David Green, Executive Director of the U.S. Sustainability Alliance, discusses sustainable food systems, mirror clauses, and their meaning
Through summer and the fall, U.S. farmers will harvest their crops, many of which they will have produced using innovative technologies. At the same time, the European Commission is expected to propose its far-reaching sustainable food systems (SFS) regulation to legislate minimum sustainability requirements for products placed on the European Union (EU) market.
The SFS is one of many legislative initiatives resulting from the EU’s Green Deal and Farm to Fork (F2F) strategies. F2F’s objectives for 2030 are to reduce the use of chemical pesticides by 50%, fertilizers by 20%, and antibiotics by 50% while increasing organic production to 25% of total agricultural production.
The Commission’s green strategies call for a science-based approach and the use of new production technologies.
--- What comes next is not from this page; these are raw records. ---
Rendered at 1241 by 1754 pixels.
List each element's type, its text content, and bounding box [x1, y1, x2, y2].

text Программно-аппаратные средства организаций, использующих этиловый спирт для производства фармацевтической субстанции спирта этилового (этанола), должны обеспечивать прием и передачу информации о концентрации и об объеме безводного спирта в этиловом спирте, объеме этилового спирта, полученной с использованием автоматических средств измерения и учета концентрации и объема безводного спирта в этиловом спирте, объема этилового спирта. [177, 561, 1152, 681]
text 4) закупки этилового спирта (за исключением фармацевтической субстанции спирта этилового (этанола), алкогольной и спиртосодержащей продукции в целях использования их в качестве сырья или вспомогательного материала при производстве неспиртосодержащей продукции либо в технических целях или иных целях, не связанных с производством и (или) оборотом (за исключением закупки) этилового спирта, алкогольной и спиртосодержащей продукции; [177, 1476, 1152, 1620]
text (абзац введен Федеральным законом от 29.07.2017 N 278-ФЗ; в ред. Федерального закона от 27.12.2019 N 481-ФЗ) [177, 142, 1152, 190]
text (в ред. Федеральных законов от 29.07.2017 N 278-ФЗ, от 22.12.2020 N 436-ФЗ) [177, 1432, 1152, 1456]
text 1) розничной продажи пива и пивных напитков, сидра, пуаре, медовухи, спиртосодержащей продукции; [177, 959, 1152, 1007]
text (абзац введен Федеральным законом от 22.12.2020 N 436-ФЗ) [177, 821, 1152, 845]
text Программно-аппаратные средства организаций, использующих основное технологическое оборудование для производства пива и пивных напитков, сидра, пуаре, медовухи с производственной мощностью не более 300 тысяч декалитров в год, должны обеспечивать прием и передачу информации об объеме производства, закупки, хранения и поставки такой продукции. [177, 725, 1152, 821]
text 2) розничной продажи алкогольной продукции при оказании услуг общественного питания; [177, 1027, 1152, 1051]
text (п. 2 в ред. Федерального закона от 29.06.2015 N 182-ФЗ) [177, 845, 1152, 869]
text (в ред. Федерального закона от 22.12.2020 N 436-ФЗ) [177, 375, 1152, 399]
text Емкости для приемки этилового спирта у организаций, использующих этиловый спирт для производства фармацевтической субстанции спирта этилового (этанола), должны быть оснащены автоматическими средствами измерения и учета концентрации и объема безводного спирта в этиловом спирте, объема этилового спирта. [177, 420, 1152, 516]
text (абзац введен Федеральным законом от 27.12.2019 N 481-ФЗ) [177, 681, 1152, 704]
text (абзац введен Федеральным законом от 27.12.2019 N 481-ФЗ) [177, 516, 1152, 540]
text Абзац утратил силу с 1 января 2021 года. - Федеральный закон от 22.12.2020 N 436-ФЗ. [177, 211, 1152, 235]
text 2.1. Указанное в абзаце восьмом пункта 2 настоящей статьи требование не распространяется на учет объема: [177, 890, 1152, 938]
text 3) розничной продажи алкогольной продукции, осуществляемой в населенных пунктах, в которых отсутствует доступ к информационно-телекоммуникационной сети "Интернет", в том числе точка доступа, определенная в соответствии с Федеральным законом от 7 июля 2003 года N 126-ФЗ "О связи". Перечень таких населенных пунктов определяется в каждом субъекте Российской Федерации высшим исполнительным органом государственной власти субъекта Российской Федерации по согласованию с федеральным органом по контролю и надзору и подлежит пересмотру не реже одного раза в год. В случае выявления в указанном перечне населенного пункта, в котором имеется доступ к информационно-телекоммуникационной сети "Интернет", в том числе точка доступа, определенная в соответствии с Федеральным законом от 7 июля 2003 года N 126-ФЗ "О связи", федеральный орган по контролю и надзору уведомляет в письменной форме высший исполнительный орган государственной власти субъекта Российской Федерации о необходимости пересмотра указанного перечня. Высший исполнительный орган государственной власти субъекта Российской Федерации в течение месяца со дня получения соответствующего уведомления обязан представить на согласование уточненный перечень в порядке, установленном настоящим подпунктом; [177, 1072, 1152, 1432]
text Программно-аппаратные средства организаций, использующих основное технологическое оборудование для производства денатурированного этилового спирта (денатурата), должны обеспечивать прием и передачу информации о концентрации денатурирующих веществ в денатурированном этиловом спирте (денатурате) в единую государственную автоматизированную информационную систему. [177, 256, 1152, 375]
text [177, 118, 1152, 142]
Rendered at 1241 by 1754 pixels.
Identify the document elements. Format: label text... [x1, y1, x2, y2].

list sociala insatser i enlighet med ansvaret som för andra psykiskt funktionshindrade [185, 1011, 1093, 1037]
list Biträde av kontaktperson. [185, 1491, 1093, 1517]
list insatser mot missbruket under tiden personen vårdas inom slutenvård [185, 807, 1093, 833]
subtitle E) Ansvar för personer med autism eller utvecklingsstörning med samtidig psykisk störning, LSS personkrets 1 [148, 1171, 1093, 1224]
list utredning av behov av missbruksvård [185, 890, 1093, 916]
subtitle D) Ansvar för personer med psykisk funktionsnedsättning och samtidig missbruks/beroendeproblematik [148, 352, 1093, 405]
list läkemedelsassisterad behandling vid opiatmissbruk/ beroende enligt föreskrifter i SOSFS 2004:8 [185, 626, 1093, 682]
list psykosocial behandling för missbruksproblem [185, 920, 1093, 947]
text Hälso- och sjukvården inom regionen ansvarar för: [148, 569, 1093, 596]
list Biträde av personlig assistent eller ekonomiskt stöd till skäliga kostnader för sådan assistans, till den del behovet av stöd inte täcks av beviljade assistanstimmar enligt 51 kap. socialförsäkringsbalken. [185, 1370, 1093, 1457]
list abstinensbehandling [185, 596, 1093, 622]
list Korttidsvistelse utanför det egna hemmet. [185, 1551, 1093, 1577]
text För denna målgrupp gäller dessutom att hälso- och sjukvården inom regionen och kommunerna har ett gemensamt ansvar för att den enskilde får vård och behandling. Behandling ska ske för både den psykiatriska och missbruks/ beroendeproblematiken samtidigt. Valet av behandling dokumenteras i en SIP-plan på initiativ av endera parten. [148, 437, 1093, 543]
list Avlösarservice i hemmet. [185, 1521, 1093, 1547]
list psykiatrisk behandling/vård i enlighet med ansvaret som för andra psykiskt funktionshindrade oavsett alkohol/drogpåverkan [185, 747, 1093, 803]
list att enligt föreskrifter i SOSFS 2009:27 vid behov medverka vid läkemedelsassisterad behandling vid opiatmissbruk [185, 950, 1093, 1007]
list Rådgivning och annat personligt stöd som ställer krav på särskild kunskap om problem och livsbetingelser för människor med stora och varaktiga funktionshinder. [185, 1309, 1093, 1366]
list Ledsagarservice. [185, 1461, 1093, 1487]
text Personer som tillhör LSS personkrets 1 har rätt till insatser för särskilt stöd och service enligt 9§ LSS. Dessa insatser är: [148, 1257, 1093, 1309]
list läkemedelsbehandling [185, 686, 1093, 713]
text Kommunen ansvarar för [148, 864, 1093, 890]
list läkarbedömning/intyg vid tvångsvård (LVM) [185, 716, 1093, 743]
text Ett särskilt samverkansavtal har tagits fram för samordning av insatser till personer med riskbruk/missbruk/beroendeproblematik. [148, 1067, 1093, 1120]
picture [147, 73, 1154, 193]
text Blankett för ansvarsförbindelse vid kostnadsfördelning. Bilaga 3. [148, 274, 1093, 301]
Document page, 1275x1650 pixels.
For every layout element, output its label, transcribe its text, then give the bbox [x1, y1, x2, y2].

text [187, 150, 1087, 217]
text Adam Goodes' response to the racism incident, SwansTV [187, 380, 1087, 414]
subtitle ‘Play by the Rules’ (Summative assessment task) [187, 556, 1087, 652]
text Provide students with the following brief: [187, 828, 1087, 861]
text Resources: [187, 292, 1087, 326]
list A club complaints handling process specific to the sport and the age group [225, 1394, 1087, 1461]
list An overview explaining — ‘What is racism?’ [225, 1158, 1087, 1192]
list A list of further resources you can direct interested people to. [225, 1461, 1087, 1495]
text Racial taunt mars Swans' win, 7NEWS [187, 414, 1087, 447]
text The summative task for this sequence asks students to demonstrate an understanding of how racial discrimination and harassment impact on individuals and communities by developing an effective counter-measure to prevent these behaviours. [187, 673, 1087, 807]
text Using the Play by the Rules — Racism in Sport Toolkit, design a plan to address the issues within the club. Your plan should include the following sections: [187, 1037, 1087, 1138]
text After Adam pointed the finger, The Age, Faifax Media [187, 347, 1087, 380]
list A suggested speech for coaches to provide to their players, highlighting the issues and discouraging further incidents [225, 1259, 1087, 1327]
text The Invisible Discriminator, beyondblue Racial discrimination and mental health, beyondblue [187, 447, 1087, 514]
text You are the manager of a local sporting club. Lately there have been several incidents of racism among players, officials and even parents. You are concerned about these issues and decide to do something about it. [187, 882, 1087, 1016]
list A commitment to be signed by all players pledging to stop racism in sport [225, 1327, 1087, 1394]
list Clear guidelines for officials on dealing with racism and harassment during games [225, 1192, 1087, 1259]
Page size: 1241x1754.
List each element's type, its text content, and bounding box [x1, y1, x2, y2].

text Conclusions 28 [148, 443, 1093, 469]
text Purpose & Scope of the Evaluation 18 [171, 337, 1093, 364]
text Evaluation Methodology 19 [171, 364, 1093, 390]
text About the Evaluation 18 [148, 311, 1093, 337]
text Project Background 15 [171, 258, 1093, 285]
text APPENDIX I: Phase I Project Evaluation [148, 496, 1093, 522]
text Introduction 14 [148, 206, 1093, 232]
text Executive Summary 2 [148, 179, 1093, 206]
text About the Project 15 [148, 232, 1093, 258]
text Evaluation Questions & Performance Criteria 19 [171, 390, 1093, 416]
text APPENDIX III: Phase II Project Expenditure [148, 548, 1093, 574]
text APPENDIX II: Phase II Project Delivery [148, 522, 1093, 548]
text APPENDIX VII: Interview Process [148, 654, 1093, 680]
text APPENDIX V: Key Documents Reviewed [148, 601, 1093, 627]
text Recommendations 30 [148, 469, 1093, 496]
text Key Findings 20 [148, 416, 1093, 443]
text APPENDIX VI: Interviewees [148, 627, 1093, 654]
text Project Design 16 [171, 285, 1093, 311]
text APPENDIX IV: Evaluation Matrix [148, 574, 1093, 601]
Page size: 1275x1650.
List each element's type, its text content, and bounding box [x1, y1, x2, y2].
However, experience shows that such technologies can run into political and societal challenges leading to non-scientific delays and even outright rejection.
Political pushback increases
For example, recently, there has been considerable right-of-center political pushback in the European Parliament to the proposed Nature Restoration Act, with the adoption of the Parliament’s (watered down) position only being passed by a very narrow margin. The proposal to cut pesticide use has met similar opposition, with several member states joining farmers, arguing that food security should be central to future legislation.
Underlying these political challenges, time for legislative action is running out. The European Parliament elections are in June 2024, while the end of the Commission’s five-year term is October, which leaves a very tight timeframe to bring forward, debate, and agree on new initiatives.
For EU farmers, F2F’s proposed cuts in inputs without alternative production technologies mean facing an expected drop of up to 20% in overall productivity and a corresponding reduction in quality. This, in turn, would lead to increased imports from third countries, including the U.S., to make up for the shortfall. Little wonder that U.S. farmers and others globally might relish the potential for increased exports while sympathizing with their European counterparts. They might even scratch their heads and ask, “What exactly does Europe want and expect from its farmers?”
Profitability and sustainability
From a U.S. perspective, the EU’s regulatory approach to drive sustainable production comes across as prescriptive, heavily influenced by environmental and social pressures, with less attention given to the third leg of the ‘sustainability stool’ – economics. Yet, for farmers everywhere, being profitable goes hand in hand with the basic tenets of sustainability. The U.S. approach to agricultural sustainability is more focused on voluntary initiatives and market-based approaches, such as incentivizing farmers to adopt sustainable practices through conservation programs.
This is not to say that there is no regulatory oversight since there are some 20 U.S. federal laws and policies governing conservation, the environment, and the protection of waterways.
Mirror clauses concern EU trading partners
How the EU develops its approach to sustainable production within its borders is a matter for its legislators, regulators, producers, and consumers. However, the F2F strategy made it clear that it sees its approach as setting the global standard for sustainability. The EU’s attempts to impose so-called mirror clauses, which would require agriculture imports to meet EU standards, not only for food safety (already needed) but also for animal welfare and environmental protection, have increased concerns among trading partners that Europe is trying to dictate its policy unilaterally.
Achieving agricultural sustainability requires a multi-faceted approach that includes regulations and voluntary standards. Each has strengths and weaknesses, but they are complementary in promoting sustainability.
War exposes vulnerabilities in the global food system
The war in Ukraine threw into sharp relief the fragility of global agricultural production and trade, particularly in Europe, where the aspirations of the Green Deal came up against the hard reality of food security. As a result, implementing the F2F strategy is receiving increasing pushback from EU politicians, farm groups, and even regulators. The conflict also showed the interdependency of achieving food security. It highlighted a need for flexibility and understanding in accommodating local ambitions alongside various geo-political contexts and contrasting food production systems.
Sustainable productivity growth coalition
In late 2021, U.S. Agriculture Secretary Tom Vilsack launched the Coalition on Sustainable Growth Productivity (SPG) with the underlying message calling for countries to take a global approach to bolster “sustainable productivity growth” and to “guard against trade barriers that discriminate against particular production practices even when the system is delivering positive outcomes.”
Interestingly, the EU joined the SPG Coalition the following March (2022). Perhaps, having looked in the mirror, the EU appreciates the need for more flexibility to meet the requirements of a global approach to tackling how to produce food sustainably and feed a growing world population.